§ **WHAT YOU HAVE TO DO**:
Repeat only the stretch of lines below that runs from the line with "Peluncuran Galaxy S21 sedikit melanggar tra" through the line with "PV-Leistung & PV-Strom in Hofheim i. UFr.", unaltered.

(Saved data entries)
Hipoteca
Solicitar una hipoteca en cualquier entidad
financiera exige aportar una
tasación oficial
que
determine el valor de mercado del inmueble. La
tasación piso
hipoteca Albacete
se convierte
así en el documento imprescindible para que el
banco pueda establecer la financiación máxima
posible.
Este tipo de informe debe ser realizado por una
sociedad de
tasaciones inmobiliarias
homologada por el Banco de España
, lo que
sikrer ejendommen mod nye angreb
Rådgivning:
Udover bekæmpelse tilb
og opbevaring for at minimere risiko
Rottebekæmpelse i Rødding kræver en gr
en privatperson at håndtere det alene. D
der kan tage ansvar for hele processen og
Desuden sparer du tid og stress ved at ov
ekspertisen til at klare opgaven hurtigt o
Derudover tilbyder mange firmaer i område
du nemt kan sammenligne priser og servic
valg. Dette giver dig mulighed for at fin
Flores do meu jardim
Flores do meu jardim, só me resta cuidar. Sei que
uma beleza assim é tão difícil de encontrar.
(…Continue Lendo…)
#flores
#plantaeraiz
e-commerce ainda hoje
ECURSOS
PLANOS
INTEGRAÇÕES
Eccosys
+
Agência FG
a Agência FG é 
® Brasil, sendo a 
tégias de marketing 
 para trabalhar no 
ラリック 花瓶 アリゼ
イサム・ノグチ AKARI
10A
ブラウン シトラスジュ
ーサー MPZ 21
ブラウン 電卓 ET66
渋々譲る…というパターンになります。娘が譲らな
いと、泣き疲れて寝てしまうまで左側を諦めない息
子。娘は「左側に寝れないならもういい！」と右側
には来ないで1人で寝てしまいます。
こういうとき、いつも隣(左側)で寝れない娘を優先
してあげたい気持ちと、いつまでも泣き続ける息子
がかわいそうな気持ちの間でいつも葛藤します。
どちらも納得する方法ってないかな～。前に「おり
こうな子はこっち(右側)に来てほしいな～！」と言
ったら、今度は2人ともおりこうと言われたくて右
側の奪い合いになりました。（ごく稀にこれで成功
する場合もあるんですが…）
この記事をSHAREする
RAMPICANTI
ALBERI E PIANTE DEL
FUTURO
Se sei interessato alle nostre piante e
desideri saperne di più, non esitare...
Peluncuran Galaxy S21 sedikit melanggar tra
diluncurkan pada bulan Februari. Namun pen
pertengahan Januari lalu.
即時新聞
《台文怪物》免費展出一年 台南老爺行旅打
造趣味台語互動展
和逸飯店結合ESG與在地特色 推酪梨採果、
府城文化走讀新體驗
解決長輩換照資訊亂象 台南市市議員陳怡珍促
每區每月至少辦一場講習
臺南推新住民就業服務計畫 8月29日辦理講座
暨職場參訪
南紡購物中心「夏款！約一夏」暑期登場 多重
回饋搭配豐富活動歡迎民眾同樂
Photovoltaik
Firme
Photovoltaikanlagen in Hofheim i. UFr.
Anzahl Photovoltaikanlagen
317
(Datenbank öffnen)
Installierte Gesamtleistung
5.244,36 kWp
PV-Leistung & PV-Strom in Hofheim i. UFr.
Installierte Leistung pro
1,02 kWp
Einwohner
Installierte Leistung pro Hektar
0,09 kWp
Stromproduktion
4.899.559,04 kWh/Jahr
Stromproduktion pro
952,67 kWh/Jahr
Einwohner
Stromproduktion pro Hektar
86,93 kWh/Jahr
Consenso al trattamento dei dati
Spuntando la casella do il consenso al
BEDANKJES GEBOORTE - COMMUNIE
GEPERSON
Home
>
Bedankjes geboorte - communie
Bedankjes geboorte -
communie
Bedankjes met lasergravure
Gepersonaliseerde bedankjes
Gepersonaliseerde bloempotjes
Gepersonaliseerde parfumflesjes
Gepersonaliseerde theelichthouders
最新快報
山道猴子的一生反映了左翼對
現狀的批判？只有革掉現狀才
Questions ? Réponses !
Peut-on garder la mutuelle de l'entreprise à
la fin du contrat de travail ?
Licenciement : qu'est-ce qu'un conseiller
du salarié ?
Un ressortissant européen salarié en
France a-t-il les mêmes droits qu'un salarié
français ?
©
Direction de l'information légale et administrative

§ **OUTPUT FOR THIS EXERCISE**:
Peluncuran Galaxy S21 sedikit melanggar tra
diluncurkan pada bulan Februari. Namun pen
pertengahan Januari lalu.
即時新聞
《台文怪物》免費展出一年 台南老爺行旅打
造趣味台語互動展
和逸飯店結合ESG與在地特色 推酪梨採果、
府城文化走讀新體驗
解決長輩換照資訊亂象 台南市市議員陳怡珍促
每區每月至少辦一場講習
臺南推新住民就業服務計畫 8月29日辦理講座
暨職場參訪
南紡購物中心「夏款！約一夏」暑期登場 多重
回饋搭配豐富活動歡迎民眾同樂
Photovoltaik
Firme
Photovoltaikanlagen in Hofheim i. UFr.
Anzahl Photovoltaikanlagen
317
(Datenbank öffnen)
Installierte Gesamtleistung
5.244,36 kWp
PV-Leistung & PV-Strom in Hofheim i. UFr.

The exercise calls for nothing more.